Who is this book best suited for, and what does it expect of its reader?
- Readers interested in the intersection of gender violence and institutional failure in India
- Those who followed the Nagpur Akku Yadav case and want a narrative reconstruction, not a journalistic account
- Readers who can engage with vigilante justice as a social symptom, not a moral proposition
- Anyone curious about the everyday mechanics of exploitation in urban bastis and how power circulates through informal networks
What is the cultural and historical significance of this story to Indian readers today?
The 2004 Nagpur lynching forced middle India to confront a reality poor women live daily: that police protection is often conditional, that justice is a luxury, and that survival sometimes demands acts the law cannot forgive. Two decades later, the same dynamics persist—underfunded courts, slow trials, police complicity. This book brings that case back not as history but as an unresolved question about what citizenship means when institutions abandon you.
What makes this author's treatment of vigilante justice distinctive?

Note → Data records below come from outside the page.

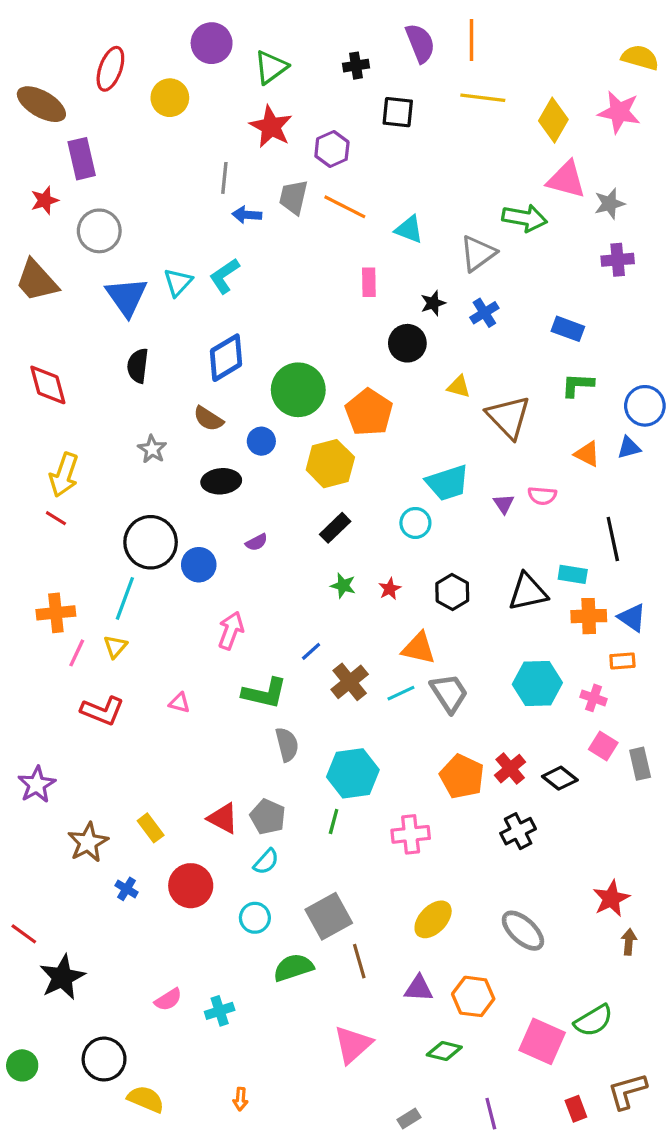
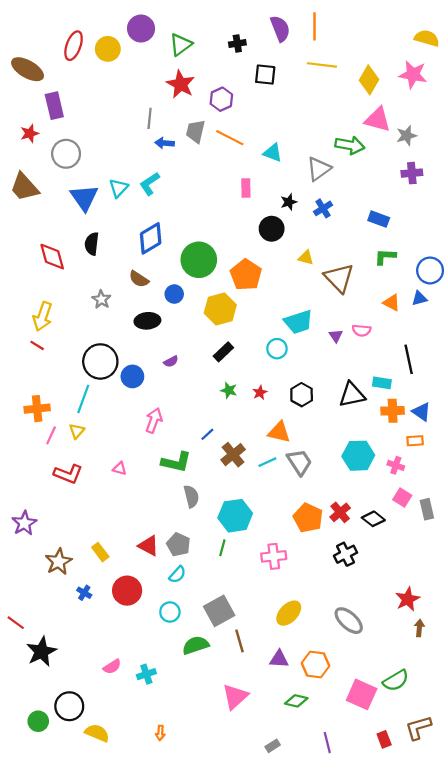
yellow circle: (170, 98) -> (108, 49), moved
red diamond: (48, 385) -> (52, 257), moved
green circle: (22, 1065) -> (38, 721), moved

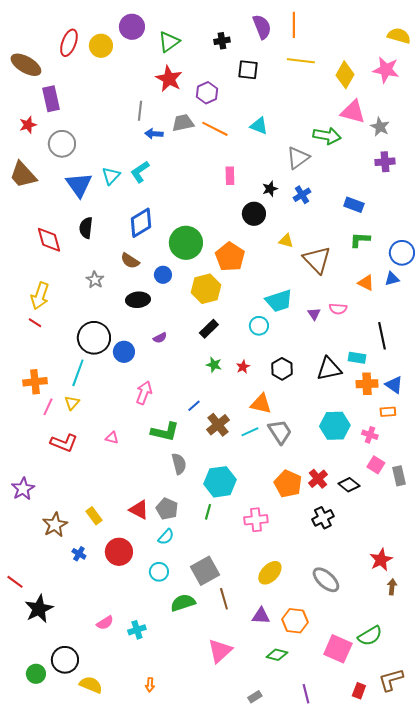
gray trapezoid: (196, 131) -> (183, 123), turned 65
gray star: (407, 136) -> (380, 127), turned -30
cyan triangle: (273, 153) -> (259, 126), moved
red rectangle: (384, 739) -> (359, 691), turned 42

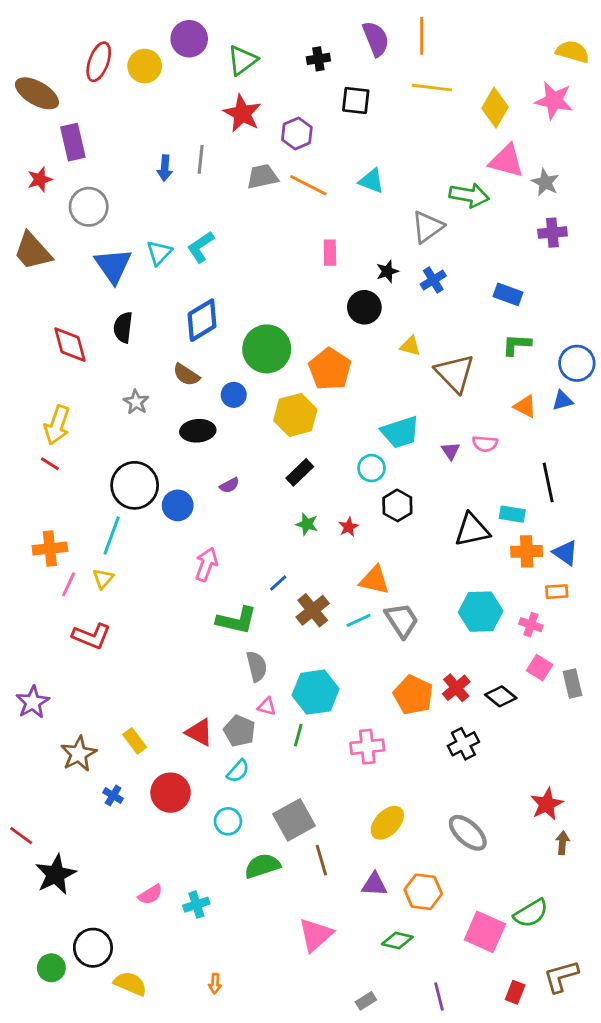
blue arrow: (154, 134) -> (165, 168), moved, turned -90
black hexagon: (282, 369) -> (397, 505), moved
pink triangle: (112, 438) -> (267, 706), moved

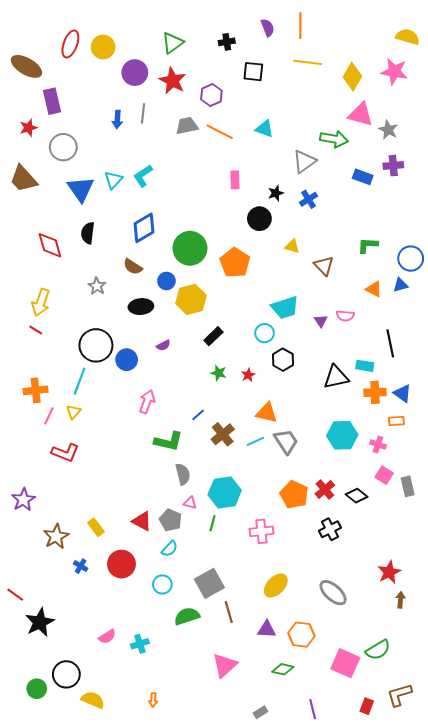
purple circle: (189, 39) -> (135, 73), moved
purple semicircle: (376, 39) -> (268, 28), size x0.7
blue rectangle: (508, 294) -> (363, 177), moved
brown triangle: (455, 373) -> (324, 266), size x0.7
yellow hexagon: (295, 415) -> (191, 299), moved

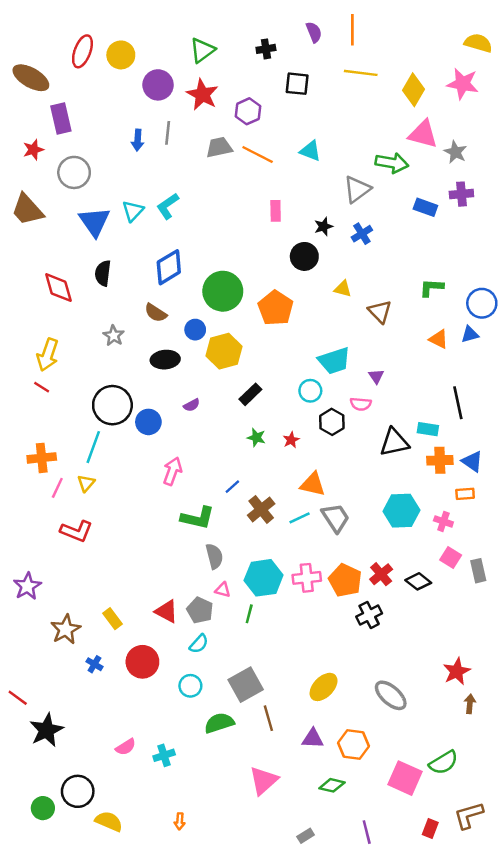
pink semicircle: (345, 316) -> (361, 404), moved
black cross: (330, 529) -> (369, 615), moved
pink cross: (261, 531) -> (307, 578), moved

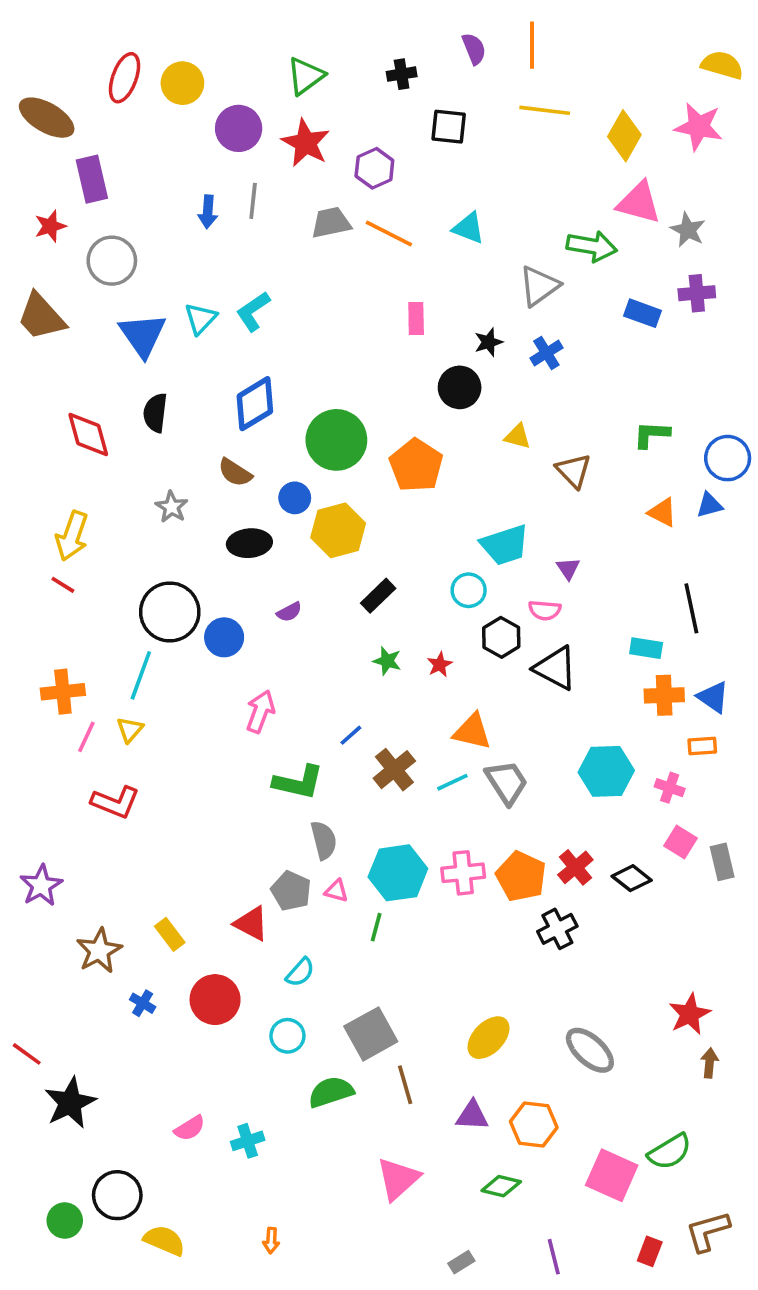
black triangle: (394, 442) -> (556, 668), moved, turned 40
gray pentagon: (200, 610) -> (291, 891), moved

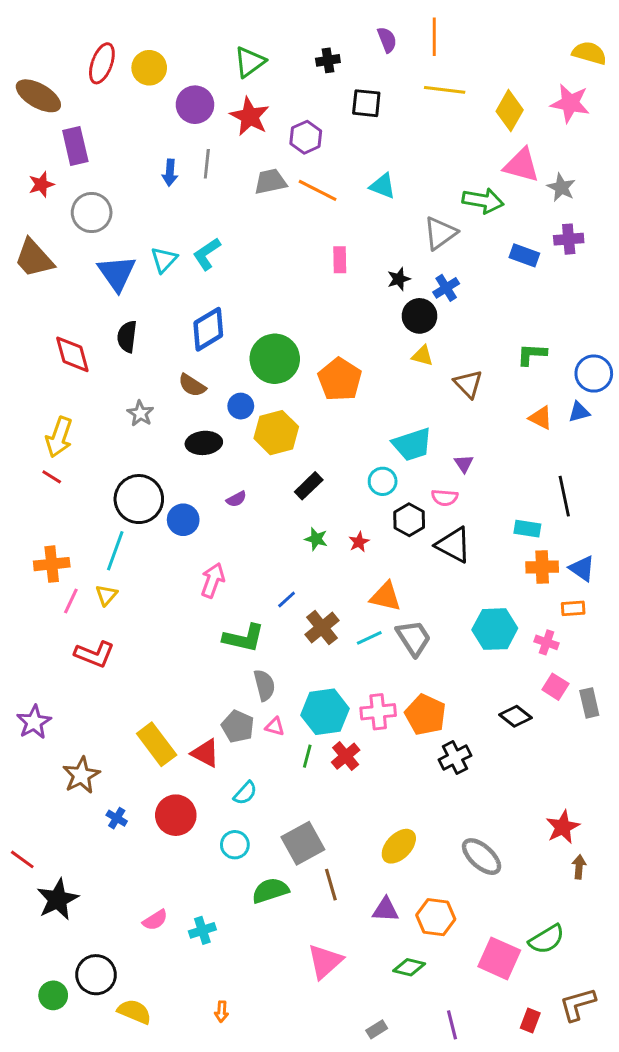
black circle: (460, 387) -> (419, 316), moved
red cross: (575, 867) -> (346, 756), moved
yellow rectangle: (170, 934) -> (157, 744), moved, size x1.6

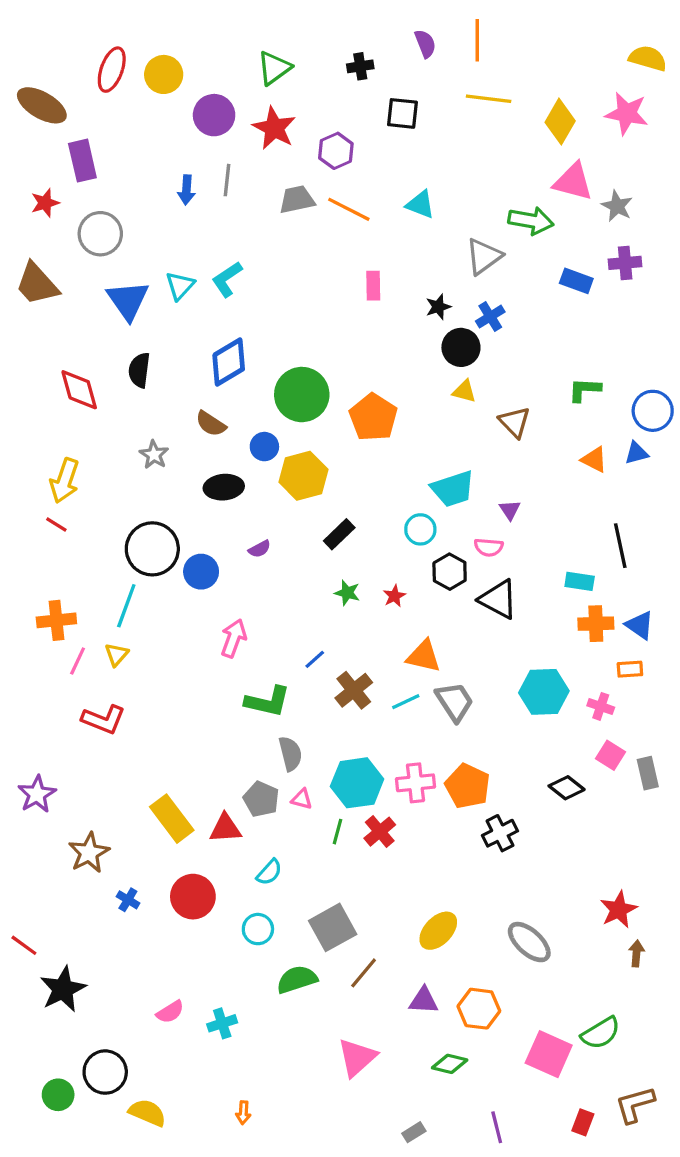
red triangle: (205, 753) -> (225, 828), turned -32
brown line: (331, 885) -> (364, 973), turned 56

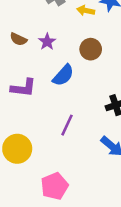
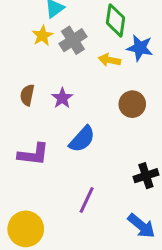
brown semicircle: (18, 39) -> (27, 95), turned 77
brown circle: (91, 49) -> (132, 104), moved

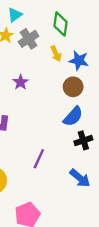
blue star: (140, 48) -> (79, 61), moved
yellow arrow: (109, 60) -> (56, 54), turned -126
blue semicircle: (82, 139) -> (73, 116), moved

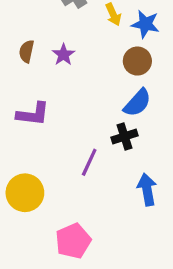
black cross: (83, 140) -> (125, 137), moved
blue arrow: (80, 178) -> (147, 190), turned -140

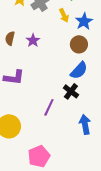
blue star: (145, 24) -> (84, 21), turned 30
black cross: (125, 137) -> (71, 91), turned -35

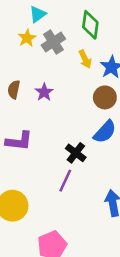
black cross: (71, 91) -> (76, 153), moved

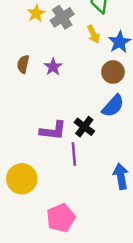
purple L-shape: (19, 141) -> (53, 131), moved
purple line: (65, 181) -> (74, 154), turned -30

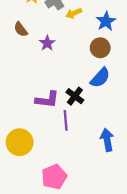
yellow arrow: (93, 34) -> (74, 13), moved, turned 91
brown semicircle: (23, 64) -> (21, 29), moved, turned -49

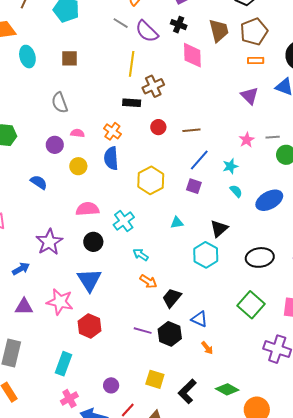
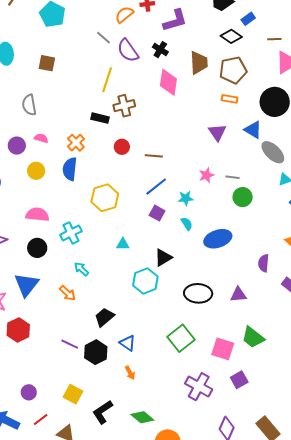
purple square: (194, 186) -> (157, 213), moved
orange arrow: (148, 281) -> (68, 293), moved

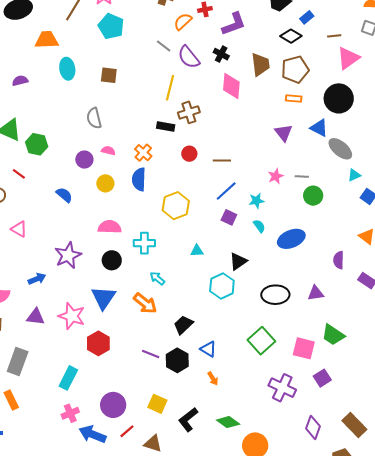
cyan cross: (71, 233) -> (144, 243), turned 30
orange arrow: (68, 293) -> (145, 303), size x1.4
purple circle: (29, 392) -> (113, 405), size x1.6

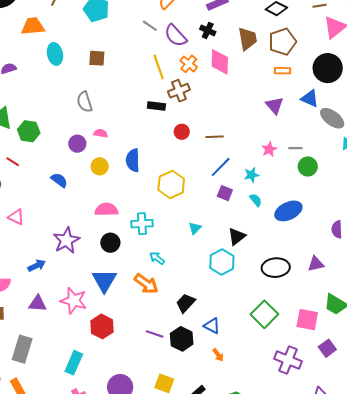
yellow line: (170, 88) -> (159, 67), turned -30
orange cross: (143, 153) -> (189, 64), moved
cyan triangle: (197, 251) -> (195, 228), turned -40

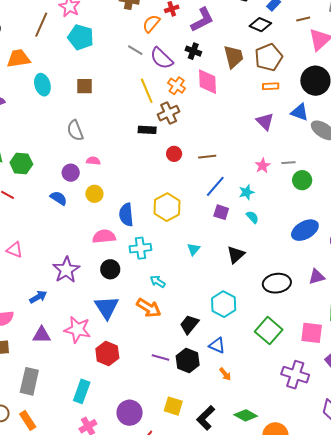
blue semicircle: (133, 160) -> (126, 215), moved
blue semicircle: (59, 180) -> (59, 198), moved
blue ellipse: (288, 211) -> (305, 230), moved
cyan hexagon: (222, 262) -> (224, 304), moved

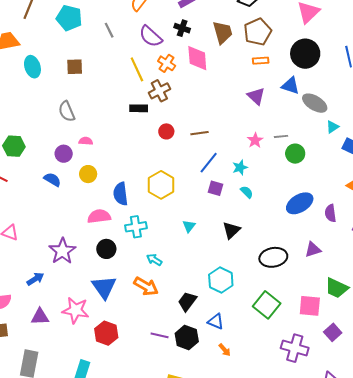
gray line: (135, 50) -> (109, 30), moved, turned 35

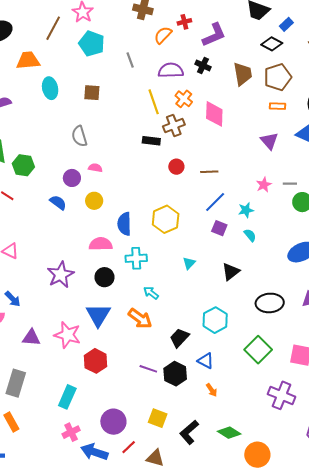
purple semicircle: (151, 36) -> (171, 70), turned 130
pink diamond: (197, 58) -> (214, 114), moved
blue arrow: (35, 279) -> (13, 299), moved, turned 72

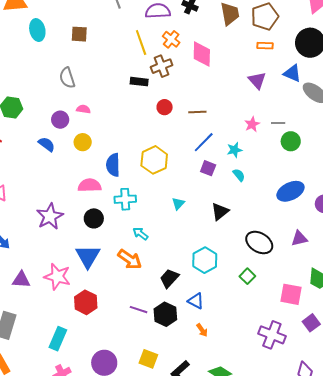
black ellipse: (270, 303) -> (259, 243), turned 36
green square: (258, 350) -> (247, 276), moved, size x0.6

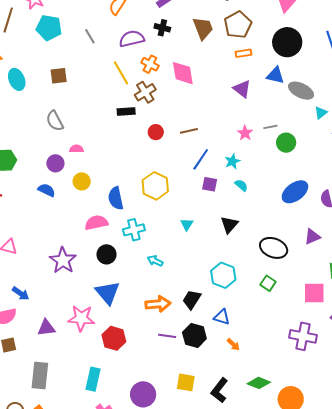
orange arrow: (130, 259) -> (158, 304), moved, turned -30

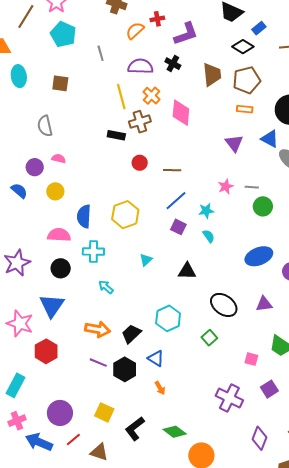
black triangle: (229, 225) -> (187, 271), turned 36
pink square: (314, 293) -> (251, 359), size x0.6

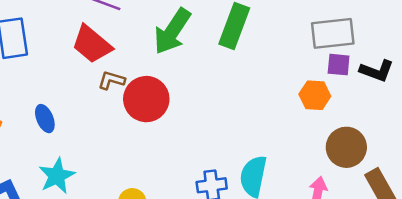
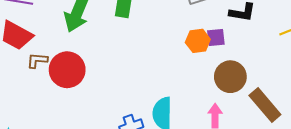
purple square: (339, 65) -> (216, 38), moved

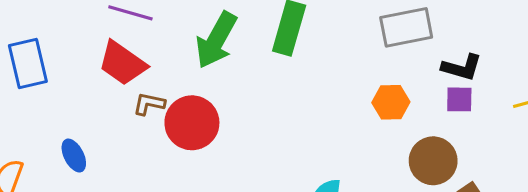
purple square: (216, 38) -> (459, 99), moved

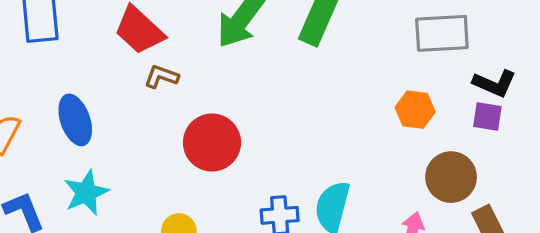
red circle: (192, 123) -> (212, 143), moved
blue ellipse: (74, 156) -> (75, 120), size x1.4

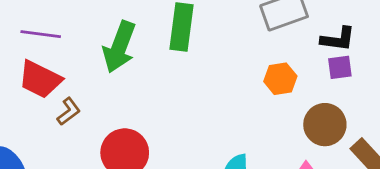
brown L-shape: (161, 77) -> (69, 111), turned 140

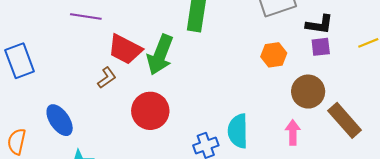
green arrow: (119, 47) -> (160, 55), moved
red trapezoid: (40, 79) -> (125, 49), moved

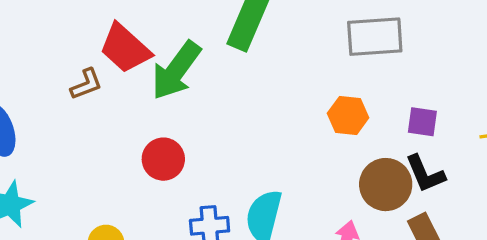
black L-shape: (320, 24) -> (425, 174), moved, turned 44
red circle: (150, 111) -> (163, 159), moved, size x0.7

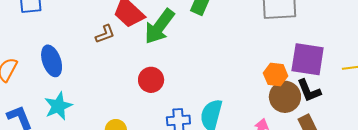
orange hexagon: (348, 115) -> (276, 75), moved
purple square: (422, 122) -> (308, 59), size x1.8

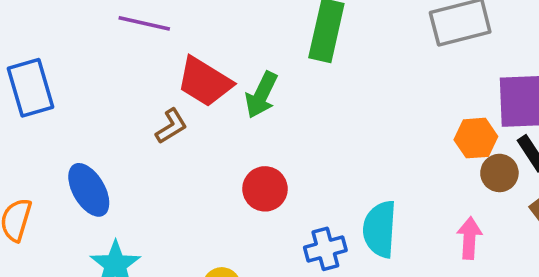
green arrow: (159, 26) -> (261, 95), size x0.7
brown circle: (285, 97) -> (499, 173), size x0.7

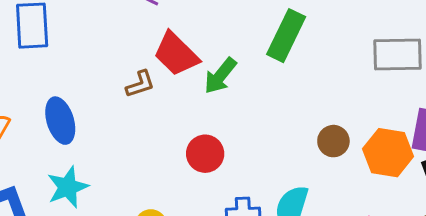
orange hexagon: (476, 138) -> (388, 153), size x1.4
brown circle: (499, 173) -> (333, 141), moved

The author does not romanticize the women's act or frame it as empowerment. Instead, the narrative rebuilds the ecosystem of exploitation—the rapist, the police who looked away, the MLA who fed off fear—to show how the system itself manufactured the violence it later condemned. The focus is not on the spectacle of castration but on the slow erasure of alternatives. This is not a revenge fantasy; it is an autopsy of institutional failure.
What does this book leave you with after you finish it?
You are left with an unshakable awareness of how brittle the social contract is for people outside its protection. The book does not tell you whether the women were right—it asks you to calculate what you would have done with the same set of closed doors. You carry away a sharper eye for the everyday violence of neglect, and a recognition that justice delayed is not neutral—it is a form of complicity.